EXERCÍCIO A:
No texto sobre a adolescência e Tarantino, qual foi o primeiro filme do diretor a que quem escreve assistiu?

TRECHO DO DOCUMENTO:
┌────────

Não quero generalizar experiências, mas acho que a adolescência acaba colocando uma questão na tua cabeça: qual grupo pertencer?
Mesmo quando você não tem esse desejo absurdo, não dá para negar que a gente sente uma certa pressão de que é importante fazer parte de algo.
Tem o grupo da galera popular, tem um grupo que curte uns esportes, tem os nerds e tem os cults pau no c*.

(existem outros grupos, claramente, mas acho que estes são os principais)

Definir o último grupo pode ser meio complexo, porque não é uma galera exatamente nerd, porém tem aquele quê de intelectual arrogante que tal grupo evoca. Mas, acredito que este tipo é bem mais arrogante, talvez no máximo consiga fingir mais solidariedade com minorias políticas/sociais.

Enfim, todo esse prólogo é para falar que eu escolhi fazer parte deste último grupo. Bom, já que eu não era bonita para os padrões da minha adolescência, era (sou) muito tímida, então bora dale estimular esse cérebro e virar uma intelectual.
Ok, então. Ser cult é gostar de ler, falar coisas difíceis e curtir cinema diferentão, assim acabei caindo nas graças do Quentin Tarantino.

Hoje, eu acredito que Tarantino cai naquele meio termo entre ser um cinema cult, mas ainda um tanto quanto mainstream, na realidade acho que ele é perfeito para quem se acha intelectual, mas na realidade não é.

Comecei assistindo Pulp Fiction, me sentindo super descolada, até porque meus pais achavam este filme super violento e difícil de assistir, mas também porque ninguém da minha escola tinha assistido. Depois fui passando pelos outros “clássicos” dele, como Kill Bill, Cães de Aluguel e Jackie Brown.

Eis que, não sei em que momento, eu descobri que ele iria lançar um projeto, em parceria com o Robert Rodriguez, que fazia homenagem aos filmes trashs dos anos 1970. Eram dois filmes, Planeta Terror e À Prova de Morte.
Não lembro se o filme já tinha sido lançado, mas demorei para assistir, porque ainda estávamos nos primórdios da internet e ainda não existiam tecnologias, como torrent e stremio.

└────────

DADOS REGISTRADOS:
┌────────

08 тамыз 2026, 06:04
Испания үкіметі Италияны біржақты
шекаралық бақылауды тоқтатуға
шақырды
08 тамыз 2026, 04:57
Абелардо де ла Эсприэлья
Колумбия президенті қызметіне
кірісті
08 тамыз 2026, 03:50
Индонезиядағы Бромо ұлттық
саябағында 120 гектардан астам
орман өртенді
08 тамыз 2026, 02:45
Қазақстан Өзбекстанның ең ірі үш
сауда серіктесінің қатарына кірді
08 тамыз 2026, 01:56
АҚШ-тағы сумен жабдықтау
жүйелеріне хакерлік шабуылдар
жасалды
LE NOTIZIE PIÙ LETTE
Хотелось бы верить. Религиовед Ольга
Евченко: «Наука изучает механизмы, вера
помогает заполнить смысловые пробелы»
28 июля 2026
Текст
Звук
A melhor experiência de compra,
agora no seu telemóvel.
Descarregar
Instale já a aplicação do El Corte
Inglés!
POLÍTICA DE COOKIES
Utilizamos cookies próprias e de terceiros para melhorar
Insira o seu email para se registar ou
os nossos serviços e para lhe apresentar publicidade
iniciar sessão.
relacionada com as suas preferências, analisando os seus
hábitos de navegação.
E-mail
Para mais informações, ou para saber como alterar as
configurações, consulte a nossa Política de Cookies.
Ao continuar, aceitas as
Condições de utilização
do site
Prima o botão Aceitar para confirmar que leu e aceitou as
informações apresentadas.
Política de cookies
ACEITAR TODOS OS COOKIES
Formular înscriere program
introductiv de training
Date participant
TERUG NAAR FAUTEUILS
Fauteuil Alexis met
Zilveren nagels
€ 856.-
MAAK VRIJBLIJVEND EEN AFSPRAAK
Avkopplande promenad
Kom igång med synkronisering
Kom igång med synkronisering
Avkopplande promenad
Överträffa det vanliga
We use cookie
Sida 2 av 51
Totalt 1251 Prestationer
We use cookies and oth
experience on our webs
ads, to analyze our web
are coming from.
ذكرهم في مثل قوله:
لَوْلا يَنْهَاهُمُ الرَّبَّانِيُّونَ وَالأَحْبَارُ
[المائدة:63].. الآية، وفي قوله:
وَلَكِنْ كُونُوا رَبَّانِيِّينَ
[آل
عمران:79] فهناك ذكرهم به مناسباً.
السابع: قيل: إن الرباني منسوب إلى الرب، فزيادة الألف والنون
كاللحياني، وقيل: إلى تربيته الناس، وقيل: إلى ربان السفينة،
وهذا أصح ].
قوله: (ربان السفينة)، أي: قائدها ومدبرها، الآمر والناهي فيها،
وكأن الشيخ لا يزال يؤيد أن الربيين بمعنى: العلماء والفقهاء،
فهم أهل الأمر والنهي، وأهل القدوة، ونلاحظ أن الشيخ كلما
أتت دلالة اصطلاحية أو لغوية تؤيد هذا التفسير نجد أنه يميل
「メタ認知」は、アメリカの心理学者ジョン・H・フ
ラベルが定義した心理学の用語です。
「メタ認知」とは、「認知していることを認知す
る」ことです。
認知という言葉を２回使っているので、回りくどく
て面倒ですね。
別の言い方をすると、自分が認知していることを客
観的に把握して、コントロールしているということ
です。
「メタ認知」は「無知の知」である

└────────

EXERCÍCIO B:
Devolva sem nenhuma alteração as linhas dos registros que vão do início deles até a linha que contém "Қазақстан Өзбекстанның ең ірі үш", incluindo essa linha.

RESPOSTA DA TAREFA A:
Pulp Fiction.

RESPOSTA DA TAREFA B:
08 тамыз 2026, 06:04
Испания үкіметі Италияны біржақты
шекаралық бақылауды тоқтатуға
шақырды
08 тамыз 2026, 04:57
Абелардо де ла Эсприэлья
Колумбия президенті қызметіне
кірісті
08 тамыз 2026, 03:50
Индонезиядағы Бромо ұлттық
саябағында 120 гектардан астам
орман өртенді
08 тамыз 2026, 02:45
Қазақстан Өзбекстанның ең ірі үш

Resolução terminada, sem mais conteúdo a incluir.